Great coaches don’t need state championships to validate the work they’ve done. But if there’s any coach who’s deserved one, it’s Bruno.

He doesn’t recruit players. He doesn’t go out of his way to add transfers. He just shows up in the gym three days before Thanksgiving each year for the start of a close-to-four-month journey to coach neighborhood kids to the best of his ability. Yes, Ocean City has benefited in the recent past through some choice-school students. But for the most part, the Raiders have been built on local players from Upper Township, Ocean City and Sea Isle City. This season, those neighborhood kids were good enough to win the final game after an unforgettable six-game run through the state playoffs.

It’s Ocean City’s first state championship in boys basketball since 1964, back when Bruno himself was in his early days of grammar school.

“Every year, everyone says they want to win a state championship, but for us, it’s never really on our radar,” Bruno said. “We talk about South Jersey and trying to get to that (title) game. Winning a state title, I really don’t understand the scope of this. But the best thing about it is watching these kids enjoying it. It’s surreal to me. I just don’t know if we ever expected to win a state title. We just take each game as it comes.

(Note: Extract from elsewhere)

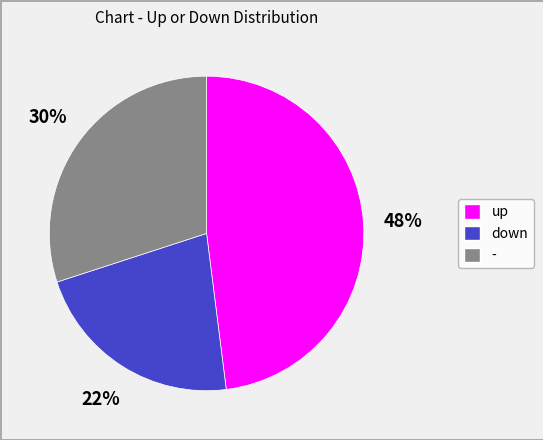

To the nearest percent, what percentage of the pie is up?

48%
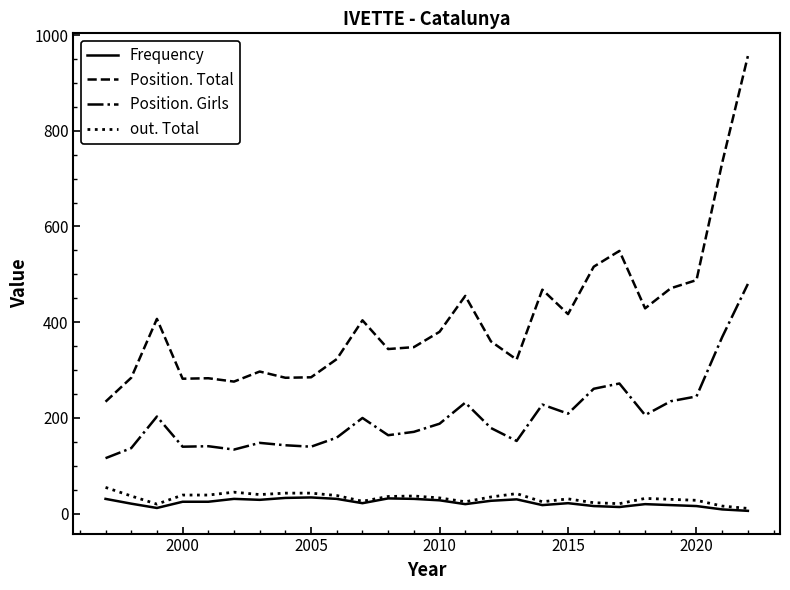

Count the number of data series in this chart.

4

“I think this is one of those things where it doesn’t hit you. Maybe later I’ll be like, ‘Wait, what did we just do?’ I’ve done this for so long that I like to think I’ve figured out what’s important, and what’s important is all the fun they had leading up to this. The practice after the Westampton Tech game (in the state semifinal) was one of the most fun practices we’ve had, and that’s because this group just loves being together.”

Bruno, now with 537 career wins, deflected any praise heaped toward him and, as usual, gave it to his players. He’s one of the few coaches out there who realizes that the program doesn’t belong to him. It belongs to the players. It’s his job, with the help of Gill and fellow assistant Tommy Ballezzi, to be the adults to organize things and provide discipline and direction.

They’ve done that as well as anyone. And now they have reaped the benefits by becoming state championship coaches.

“I always thought state championships were for the other guy,” Bruno said. “They were for Haddonfield or Shawnee or Atlantic City. Somebody else.”

Again, though, Bruno made it about the players. As it should be.

“I don’t know how I’m supposed to feel but I know I’m happy for them,” Bruno said as he pointed in the direction of his players celebrating in a sheltered area just off to the side of the Jersey Mike’s Arena floor. “Part of my heart is going to them right now. For me, this is more of a relief than anything. But for them, this is something they’ll remember and live with the rest of their lives. That’s what I’m happiest about.”

When the game ended, there was no posturing for cameras or any attention-grabbing gyrations by any of the players. There instead was simple unbridled joy that spilled into a massive group hug near the Ocean City bench at the final buzzer. After the postgame handshake with Colonia’s players and coaches and the ensuing trophy presentation were complete, many of the players poignantly ran into the stands to share the moment with family members and friends, providing another great example of how this team represented all that is good in high school sports.

Ocean City coach John Bruno paces the sideline during Sunday's state championship game at Rutgers.